The higher dissolution rate of the drug from the 1:10 (w/w) IUSD relative to that from the 1:10 (w/w) IUPM could also be ascribed to reductions in the crystal size of ibuprofen and the improved wetting of the ibuprofen crystal surface [22], as determined by SEM (Fig. 5); these features induce solubilizing effects. Alteration of the solid state of ibuprofen was confirmed by the decrease in ibuprofen diffraction peak intensity in the XRD patterns (Fig. 6). The crystallinity of ibuprofen was markedly low in IUSD, which suggests that the increased dissolution rates of ibuprofen from the SDs were a result of the decrease in its crystallinity. This finding suggests that IUSD can alter the solid state of the drug and thus enhance dissolution. Analogous phenomena were previously reported by many researchers [3,24].
XRD displayed the presence of ibuprofen peaks in IUSD and a perfect similarity between the diffraction spectra of IUPM and IUSD. These observations prove that ibuprofen remains unaltered after its manufacture as an SD and that crystallization of urea does not modify the crystalline structure of ibuprofen. Moreover, no new peaks were observed, suggesting the absence of interaction between ibuprofen and urea. These results suggest that ibuprofen and urea have no physicochemical interaction. Hence, ibuprofen showed complete chemical stability after its preparation as an SD.
Ear edema measurements and histological analysis of ears sensitized with xylene revealed that SDBT causes significant edema reduction. SD may improve the anti-inflammatory effect of ibuprofen by increasing its saturation solubility in gastrointestinal fluids.

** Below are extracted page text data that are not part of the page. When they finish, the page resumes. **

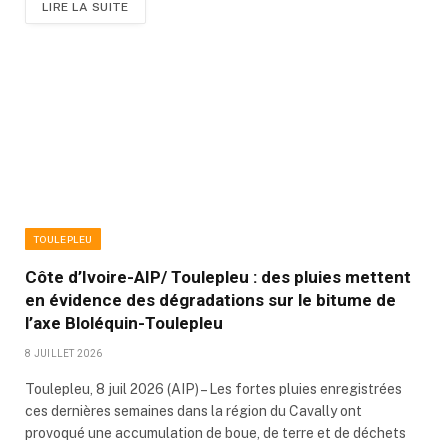
LIRE LA SUITE
TOULEPLEU
Côte d’Ivoire-AIP/ Toulepleu : des pluies mettent
en évidence des dégradations sur le bitume de
l’axe Bloléquin-Toulepleu
8 JUILLET 2026
Toulepleu, 8 juil 2026 (AIP) – Les fortes pluies enregistrées
ces dernières semaines dans la région du Cavally ont
provoqué une accumulation de boue, de terre et de déchets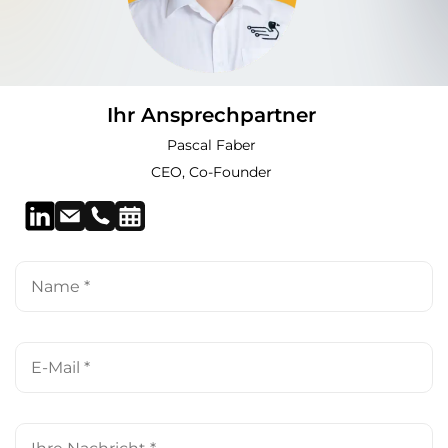
Ihr Ansprechpartner
Pascal Faber
CEO, Co-Founder
Name
*
E-
Mail
*
Ihre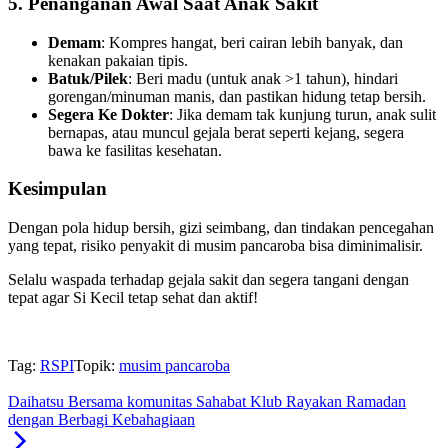
5. Penanganan Awal Saat Anak Sakit
Demam
: Kompres hangat, beri cairan lebih banyak, dan
kenakan pakaian tipis.
Batuk/Pilek
: Beri madu (untuk anak >1 tahun), hindari
gorengan/minuman manis, dan pastikan hidung tetap bersih.
Segera Ke Dokter
: Jika demam tak kunjung turun, anak sulit
bernapas, atau muncul gejala berat seperti kejang, segera
bawa ke fasilitas kesehatan.
Kesimpulan
Dengan pola hidup bersih, gizi seimbang, dan tindakan pencegahan
yang tepat, risiko penyakit di musim pancaroba bisa diminimalisir.
Selalu waspada terhadap gejala sakit dan segera tangani dengan
tepat agar Si Kecil tetap sehat dan aktif!
Tag:
RSPI
Topik:
musim pancaroba
Daihatsu Bersama komunitas Sahabat Klub Rayakan Ramadan
dengan Berbagi Kebahagiaan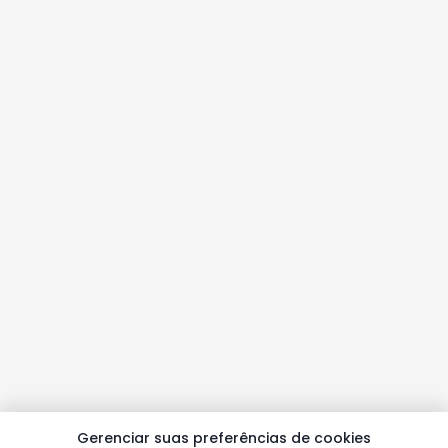
Gerenciar suas preferências de cookies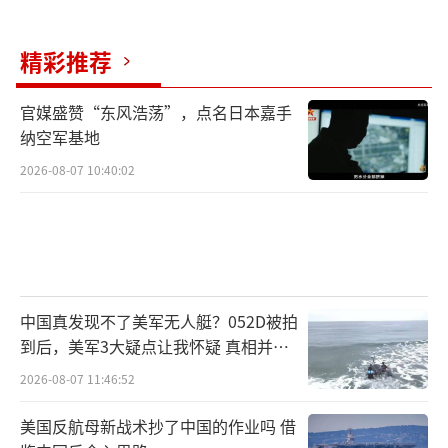
经国会授权，并称这是“一场选择性战争”，
精彩推荐
缺乏清晰战略。部分民主党人强调总统应在采
取军事行动前寻求国会批准。预计本周晚些时
官媒盛赞“东风浩荡”，点名日本嘉手
候，国会议员们将就一项战争权力决议进行投
纳空军基地
票，该决议将要求总统在伊朗开展更多军事行
2026-08-07 10:40:02
动前必须获得国会批准。
（责任编辑：张小花 TT1000）
中国真发现不了美军无人艇？052D被拍
到后，美军3大疑点让我怀疑 真相并非
如此
2026-08-07 11:46:52
美国反航母新战术抄了中国的作业吗 借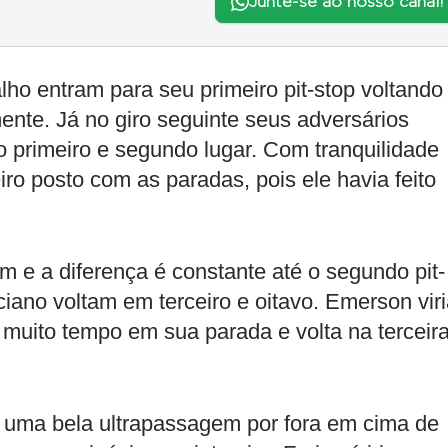
Junte-se ao nosso canal!
ho entram para seu primeiro pit-stop voltando
ente. Já no giro seguinte seus adversários
 primeiro e segundo lugar. Com tranquilidade
ro posto com as paradas, pois ele havia feito
am e a diferença é constante até o segundo pit-
iano voltam em terceiro e oitavo. Emerson vir
muito tempo em sua parada e volta na terceir
uma bela ultrapassagem por fora em cima de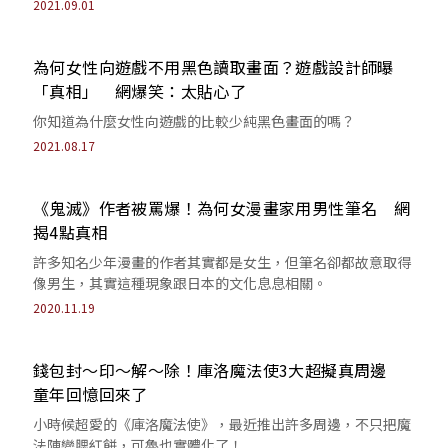
2021.09.01
為何女性向遊戲不用黑色讀取畫面？遊戲設計師曝
「真相」 網爆笑：太貼心了
你知道為什麼女性向遊戲的比較少純黑色畫面的嗎？
2021.08.17
《鬼滅》作者被罵爆！為何女漫畫家用男性筆名 網
揭4點真相
許多知名少年漫畫的作者其實都是女生，但筆名卻都故意取得
像男生，其實這種現象跟日本的文化息息相關。
2020.11.19
錢包封～印～解～除！庫洛魔法使3大超擬真周邊
童年回憶回來了
小時候超愛的《庫洛魔法使》，最近推出許多周邊，不只把魔
法陣變腮紅餅，可魯也實體化了！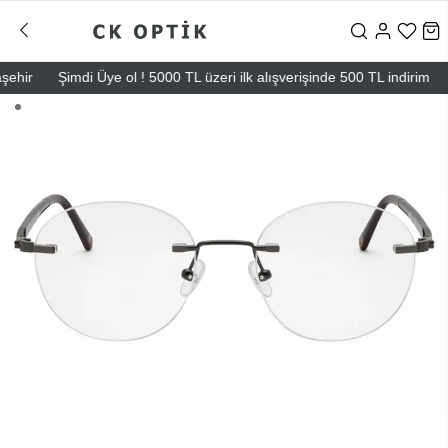
ir
Şimdi Üye ol ! 5000 TL üzeri ilk alışverişinde 500 TL indirim
Ma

In conclusion, the solubility and dissolution rate of ibuprofen were enhanced by the preparation of IUSDs through a relatively easy, simple, quick, and inexpensive method. The immediate release of free ibuprofen from IUSDs led to rapid absorption and improved anti-inflammatory effects compared with pure ibuprofen. The present study demonstrated the relevant topical anti-inflammatory effect of IUSDs on mouse ear edema induced by xylene and indicated its potential application as a treatment for inflammatory diseases. Preliminary results from this work suggest that the preparation of IUSDs could be a promising approach toward improving the solubility, dissolution, anti-inflammatory effect, and absorption rate of ibuprofen.